Au cours des trois dernières semaines, des sit-in ont été organisés à Sanaa par des centaines de proches de détenus ainsi que par des militants des droits de l'homme. Ils entendaient ainsi bien sûr exiger la libération immédiate des prisonniers mais également exprimer leur colère, face à la terrible injusticeque subissaient les détenus qui n'avaient fait que manifester de façon pacifique, alors que l'ancien président, coupable de la répression violente des opposants et de nombreuses violations des droits de l'homme avait bénéficié d'une totale impunité.

Dans une lettre publiée dans les médias récemment et où ils déclaraient « avoir décidé de quitter la prison, morts ou vifs », les détenus ont demandé leur libération immédiate ainsi qu'une enquête pour faire la lumière sur les causes de leur arrestation et sur ce qui s'était produit durant leur détention : disparition forcée pendant près de 8 mois et torture. Ils ont également visé le Procureur Général, affirmant que ce dernier les avait traités en ennemis et « qu'il n'avait pas protégé leurs droits, comme le prévoient pourtant la Constitution, les lois et cette directive présidentielle qu'il avait refusé d'appliquer. »

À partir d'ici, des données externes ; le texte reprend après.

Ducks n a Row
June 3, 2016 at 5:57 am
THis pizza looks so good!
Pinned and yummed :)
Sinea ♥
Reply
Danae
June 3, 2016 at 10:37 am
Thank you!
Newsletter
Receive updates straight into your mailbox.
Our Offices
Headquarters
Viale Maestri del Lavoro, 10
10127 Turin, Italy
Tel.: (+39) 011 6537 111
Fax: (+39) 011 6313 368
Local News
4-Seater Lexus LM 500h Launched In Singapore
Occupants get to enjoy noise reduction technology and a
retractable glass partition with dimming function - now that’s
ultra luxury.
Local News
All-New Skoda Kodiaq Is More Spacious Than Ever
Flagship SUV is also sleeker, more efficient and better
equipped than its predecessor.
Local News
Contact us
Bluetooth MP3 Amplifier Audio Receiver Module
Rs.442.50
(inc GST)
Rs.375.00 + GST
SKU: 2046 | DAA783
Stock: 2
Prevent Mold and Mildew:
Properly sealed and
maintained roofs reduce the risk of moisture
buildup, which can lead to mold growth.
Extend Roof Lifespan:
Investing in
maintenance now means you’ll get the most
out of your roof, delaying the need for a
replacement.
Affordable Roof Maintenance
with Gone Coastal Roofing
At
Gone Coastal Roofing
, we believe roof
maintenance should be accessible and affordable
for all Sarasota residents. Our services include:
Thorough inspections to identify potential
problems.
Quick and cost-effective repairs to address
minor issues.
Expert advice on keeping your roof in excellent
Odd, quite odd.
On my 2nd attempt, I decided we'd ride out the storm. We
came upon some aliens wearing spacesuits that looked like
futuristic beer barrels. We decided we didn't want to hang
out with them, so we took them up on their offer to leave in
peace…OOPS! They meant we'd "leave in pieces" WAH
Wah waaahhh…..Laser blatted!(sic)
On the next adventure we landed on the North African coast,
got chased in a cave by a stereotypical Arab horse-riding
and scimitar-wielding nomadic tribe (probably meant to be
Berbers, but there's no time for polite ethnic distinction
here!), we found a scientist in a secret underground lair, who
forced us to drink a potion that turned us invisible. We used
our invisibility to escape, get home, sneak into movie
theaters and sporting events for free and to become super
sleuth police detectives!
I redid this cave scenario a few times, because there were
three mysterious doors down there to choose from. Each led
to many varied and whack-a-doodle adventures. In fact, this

Dans cette lettre, les détenus demandaient également « une compensation équitable en rapport avec ce qu'ils avaient enduré », ainsi qu'une solution rapide pour leurs codétenus et amis issus de la révolution et dont le sort reste jusqu'à aujourd'hui inconnu. » Ils ont également adressé un message à leurs camarades de lutte ainsi qu'à tous les humains libres du Yémen et du monde : « Toutes les routes sont bloquées devant nous. Quand une lueur d'espoir apparaît, elle se transforme aussitôt en mirage. Malgré la chute des symboles du régime contre lesquels nous nous sommes levés, nous sommes toujours derrière les barreaux. Nous sommes oppressés, humiliéspendant que les assassins de jeunes manifestants et ceux qui ont spolié la révolution se retrouvent autour d'une table pour dessiner le Yémen de demain !! ».